Exercise →
Copy out the lines between the one holding "reply like value=0.443" and the one holding "shows: value=145 unit=A", inclusive, substituting "amperemeter" for "ammeter" and leaving everything else unchanged.

-- Records provided follows --

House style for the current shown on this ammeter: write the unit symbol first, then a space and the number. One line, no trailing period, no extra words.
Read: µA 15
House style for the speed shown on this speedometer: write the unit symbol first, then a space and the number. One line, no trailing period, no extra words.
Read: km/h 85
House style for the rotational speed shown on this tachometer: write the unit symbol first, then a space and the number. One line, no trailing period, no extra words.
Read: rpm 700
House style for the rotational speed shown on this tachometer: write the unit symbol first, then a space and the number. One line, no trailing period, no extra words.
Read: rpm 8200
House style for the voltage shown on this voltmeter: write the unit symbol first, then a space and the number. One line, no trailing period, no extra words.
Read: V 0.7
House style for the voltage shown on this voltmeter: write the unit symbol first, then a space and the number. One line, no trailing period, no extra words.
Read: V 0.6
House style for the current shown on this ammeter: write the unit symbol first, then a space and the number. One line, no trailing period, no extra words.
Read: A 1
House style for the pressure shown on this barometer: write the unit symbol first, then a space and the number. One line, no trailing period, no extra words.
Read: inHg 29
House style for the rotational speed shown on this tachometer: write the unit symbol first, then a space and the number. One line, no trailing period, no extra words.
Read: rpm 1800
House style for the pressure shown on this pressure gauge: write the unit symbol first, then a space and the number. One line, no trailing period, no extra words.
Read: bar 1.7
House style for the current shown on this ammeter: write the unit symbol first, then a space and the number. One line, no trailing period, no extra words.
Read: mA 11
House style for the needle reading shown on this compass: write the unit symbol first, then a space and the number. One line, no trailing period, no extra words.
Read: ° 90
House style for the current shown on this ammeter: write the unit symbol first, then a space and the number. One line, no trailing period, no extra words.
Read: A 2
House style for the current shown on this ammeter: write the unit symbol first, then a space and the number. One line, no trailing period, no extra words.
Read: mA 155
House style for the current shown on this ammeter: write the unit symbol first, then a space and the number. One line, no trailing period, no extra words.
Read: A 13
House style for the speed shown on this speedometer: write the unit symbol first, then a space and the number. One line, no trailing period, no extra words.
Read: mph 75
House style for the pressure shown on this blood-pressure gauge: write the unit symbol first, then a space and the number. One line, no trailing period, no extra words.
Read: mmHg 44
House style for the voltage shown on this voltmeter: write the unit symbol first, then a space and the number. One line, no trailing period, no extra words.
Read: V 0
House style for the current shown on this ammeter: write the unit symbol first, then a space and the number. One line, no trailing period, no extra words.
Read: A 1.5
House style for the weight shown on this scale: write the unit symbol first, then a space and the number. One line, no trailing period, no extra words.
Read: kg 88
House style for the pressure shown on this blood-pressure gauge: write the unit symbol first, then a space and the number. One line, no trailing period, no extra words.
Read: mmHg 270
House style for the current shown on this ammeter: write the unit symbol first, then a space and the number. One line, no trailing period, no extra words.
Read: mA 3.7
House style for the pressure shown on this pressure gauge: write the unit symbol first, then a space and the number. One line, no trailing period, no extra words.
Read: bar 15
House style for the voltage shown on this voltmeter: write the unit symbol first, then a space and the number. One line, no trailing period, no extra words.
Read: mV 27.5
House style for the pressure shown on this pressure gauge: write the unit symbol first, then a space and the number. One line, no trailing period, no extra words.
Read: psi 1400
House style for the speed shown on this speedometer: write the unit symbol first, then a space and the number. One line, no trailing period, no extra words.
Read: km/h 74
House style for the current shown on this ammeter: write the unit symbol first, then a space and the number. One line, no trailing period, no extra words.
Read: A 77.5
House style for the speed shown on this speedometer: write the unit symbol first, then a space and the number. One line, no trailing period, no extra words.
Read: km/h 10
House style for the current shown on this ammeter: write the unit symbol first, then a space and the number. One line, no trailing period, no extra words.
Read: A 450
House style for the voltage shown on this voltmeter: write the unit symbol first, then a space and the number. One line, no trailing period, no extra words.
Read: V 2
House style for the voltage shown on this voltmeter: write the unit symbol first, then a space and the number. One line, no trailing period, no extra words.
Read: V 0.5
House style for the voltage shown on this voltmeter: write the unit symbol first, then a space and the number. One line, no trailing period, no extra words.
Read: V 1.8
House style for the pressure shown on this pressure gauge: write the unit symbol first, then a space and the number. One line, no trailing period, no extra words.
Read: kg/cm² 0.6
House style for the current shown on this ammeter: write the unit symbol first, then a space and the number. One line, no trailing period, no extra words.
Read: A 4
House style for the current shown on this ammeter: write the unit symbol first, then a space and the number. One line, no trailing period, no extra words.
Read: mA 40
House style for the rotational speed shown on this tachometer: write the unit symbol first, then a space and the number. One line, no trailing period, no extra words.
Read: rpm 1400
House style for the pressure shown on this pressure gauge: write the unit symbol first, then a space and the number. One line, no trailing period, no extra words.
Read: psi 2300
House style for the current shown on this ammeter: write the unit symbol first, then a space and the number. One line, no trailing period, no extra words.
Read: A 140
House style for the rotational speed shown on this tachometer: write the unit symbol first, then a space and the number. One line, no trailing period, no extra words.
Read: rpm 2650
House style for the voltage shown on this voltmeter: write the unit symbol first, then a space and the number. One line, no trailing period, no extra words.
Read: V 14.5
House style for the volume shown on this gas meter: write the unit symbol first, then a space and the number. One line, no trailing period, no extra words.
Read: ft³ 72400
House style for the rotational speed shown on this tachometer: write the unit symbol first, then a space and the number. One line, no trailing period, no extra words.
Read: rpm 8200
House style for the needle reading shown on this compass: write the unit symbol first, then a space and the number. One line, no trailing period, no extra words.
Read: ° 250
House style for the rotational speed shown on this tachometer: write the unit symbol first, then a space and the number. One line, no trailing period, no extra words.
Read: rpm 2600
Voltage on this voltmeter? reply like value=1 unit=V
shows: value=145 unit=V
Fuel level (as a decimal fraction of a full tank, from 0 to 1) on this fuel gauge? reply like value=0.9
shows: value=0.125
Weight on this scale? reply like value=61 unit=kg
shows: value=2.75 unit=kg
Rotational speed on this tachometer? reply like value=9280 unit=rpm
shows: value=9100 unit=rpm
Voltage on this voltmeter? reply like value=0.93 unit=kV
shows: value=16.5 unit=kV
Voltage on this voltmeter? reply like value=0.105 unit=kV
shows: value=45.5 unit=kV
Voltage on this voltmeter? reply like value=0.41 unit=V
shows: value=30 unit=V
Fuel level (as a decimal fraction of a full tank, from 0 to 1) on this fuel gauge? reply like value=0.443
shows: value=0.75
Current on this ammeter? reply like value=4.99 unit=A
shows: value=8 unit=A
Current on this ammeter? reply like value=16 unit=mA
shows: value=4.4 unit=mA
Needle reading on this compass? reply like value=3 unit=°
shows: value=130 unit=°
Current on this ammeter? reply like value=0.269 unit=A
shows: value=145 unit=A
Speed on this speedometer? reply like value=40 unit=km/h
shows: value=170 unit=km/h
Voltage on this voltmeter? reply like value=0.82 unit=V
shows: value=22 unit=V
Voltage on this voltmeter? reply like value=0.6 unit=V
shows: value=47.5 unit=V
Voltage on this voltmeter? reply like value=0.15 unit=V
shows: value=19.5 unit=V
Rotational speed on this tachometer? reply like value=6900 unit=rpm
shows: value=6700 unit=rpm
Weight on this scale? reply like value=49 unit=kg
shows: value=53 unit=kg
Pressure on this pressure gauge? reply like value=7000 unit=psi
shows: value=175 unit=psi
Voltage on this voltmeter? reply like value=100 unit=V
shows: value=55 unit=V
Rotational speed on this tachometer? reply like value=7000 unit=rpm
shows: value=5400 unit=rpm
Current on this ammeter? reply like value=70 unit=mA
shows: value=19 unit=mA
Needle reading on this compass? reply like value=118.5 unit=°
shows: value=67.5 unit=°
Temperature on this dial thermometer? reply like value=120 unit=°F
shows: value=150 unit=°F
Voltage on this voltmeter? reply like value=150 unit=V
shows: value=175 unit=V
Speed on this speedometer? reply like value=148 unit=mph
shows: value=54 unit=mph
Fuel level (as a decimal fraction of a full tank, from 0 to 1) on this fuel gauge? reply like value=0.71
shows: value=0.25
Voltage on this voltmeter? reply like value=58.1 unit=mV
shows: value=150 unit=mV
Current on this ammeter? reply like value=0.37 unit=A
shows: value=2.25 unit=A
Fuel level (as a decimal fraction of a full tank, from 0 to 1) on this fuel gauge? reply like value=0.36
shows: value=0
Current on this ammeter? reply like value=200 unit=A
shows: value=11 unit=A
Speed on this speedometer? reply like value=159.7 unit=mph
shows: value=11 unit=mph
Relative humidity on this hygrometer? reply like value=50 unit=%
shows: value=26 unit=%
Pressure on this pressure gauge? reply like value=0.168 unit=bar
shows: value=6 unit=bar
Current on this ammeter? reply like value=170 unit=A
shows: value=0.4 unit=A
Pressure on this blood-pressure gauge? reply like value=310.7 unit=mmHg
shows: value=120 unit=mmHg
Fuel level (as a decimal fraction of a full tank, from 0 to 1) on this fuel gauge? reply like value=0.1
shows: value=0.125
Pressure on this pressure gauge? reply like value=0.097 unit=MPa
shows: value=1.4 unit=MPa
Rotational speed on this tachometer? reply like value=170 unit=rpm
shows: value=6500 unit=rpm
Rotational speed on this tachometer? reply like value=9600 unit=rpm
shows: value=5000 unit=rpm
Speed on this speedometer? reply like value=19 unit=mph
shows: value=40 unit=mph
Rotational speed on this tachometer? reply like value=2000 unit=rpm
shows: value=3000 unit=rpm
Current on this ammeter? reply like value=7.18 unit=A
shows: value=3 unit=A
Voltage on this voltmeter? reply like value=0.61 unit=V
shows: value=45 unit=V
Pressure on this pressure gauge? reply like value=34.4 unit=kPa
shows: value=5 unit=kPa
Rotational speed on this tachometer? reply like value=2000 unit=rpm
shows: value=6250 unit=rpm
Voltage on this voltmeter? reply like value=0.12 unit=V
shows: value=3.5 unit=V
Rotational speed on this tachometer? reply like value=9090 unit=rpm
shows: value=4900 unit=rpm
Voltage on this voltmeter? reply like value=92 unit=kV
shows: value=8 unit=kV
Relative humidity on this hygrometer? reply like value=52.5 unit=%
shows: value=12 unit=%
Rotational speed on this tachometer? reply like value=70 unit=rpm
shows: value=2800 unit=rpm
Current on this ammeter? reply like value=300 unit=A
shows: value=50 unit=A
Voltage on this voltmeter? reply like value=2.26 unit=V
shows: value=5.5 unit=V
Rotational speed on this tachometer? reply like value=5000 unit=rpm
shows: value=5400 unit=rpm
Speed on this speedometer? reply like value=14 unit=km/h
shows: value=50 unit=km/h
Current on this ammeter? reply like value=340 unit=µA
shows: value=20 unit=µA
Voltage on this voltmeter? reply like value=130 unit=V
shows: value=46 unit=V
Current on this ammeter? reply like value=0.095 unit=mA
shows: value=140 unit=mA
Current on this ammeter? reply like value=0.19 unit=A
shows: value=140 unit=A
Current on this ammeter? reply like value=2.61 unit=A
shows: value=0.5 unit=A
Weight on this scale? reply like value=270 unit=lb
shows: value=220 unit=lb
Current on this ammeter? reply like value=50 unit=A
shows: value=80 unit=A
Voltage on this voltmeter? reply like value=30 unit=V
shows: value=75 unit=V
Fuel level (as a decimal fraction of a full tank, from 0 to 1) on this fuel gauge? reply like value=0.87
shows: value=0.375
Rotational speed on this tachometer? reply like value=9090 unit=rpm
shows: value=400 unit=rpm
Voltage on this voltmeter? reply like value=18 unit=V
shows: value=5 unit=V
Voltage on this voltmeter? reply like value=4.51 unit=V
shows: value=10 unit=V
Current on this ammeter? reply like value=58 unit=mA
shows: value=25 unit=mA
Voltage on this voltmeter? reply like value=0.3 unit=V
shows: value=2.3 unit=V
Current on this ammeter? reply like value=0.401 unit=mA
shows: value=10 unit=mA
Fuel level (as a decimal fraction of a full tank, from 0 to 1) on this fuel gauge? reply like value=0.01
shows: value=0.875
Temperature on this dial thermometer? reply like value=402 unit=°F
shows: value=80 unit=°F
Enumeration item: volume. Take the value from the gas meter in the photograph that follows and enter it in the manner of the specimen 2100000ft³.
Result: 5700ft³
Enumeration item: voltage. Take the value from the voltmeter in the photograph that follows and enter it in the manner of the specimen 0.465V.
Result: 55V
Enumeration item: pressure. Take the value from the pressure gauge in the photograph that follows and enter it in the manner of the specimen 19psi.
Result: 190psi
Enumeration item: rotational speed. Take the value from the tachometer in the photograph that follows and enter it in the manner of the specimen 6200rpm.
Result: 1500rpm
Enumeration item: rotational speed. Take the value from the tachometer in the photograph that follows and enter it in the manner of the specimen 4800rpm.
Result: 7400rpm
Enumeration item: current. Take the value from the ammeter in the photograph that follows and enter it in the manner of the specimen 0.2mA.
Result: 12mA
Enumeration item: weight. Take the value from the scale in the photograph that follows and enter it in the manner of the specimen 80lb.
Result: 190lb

-- Records provided concluded --

Written response →
Fuel level (as a decimal fraction of a full tank, from 0 to 1) on this fuel gauge? reply like value=0.443
shows: value=0.75
Current on this amperemeter? reply like value=4.99 unit=A
shows: value=8 unit=A
Current on this amperemeter? reply like value=16 unit=mA
shows: value=4.4 unit=mA
Needle reading on this compass? reply like value=3 unit=°
shows: value=130 unit=°
Current on this amperemeter? reply like value=0.269 unit=A
shows: value=145 unit=A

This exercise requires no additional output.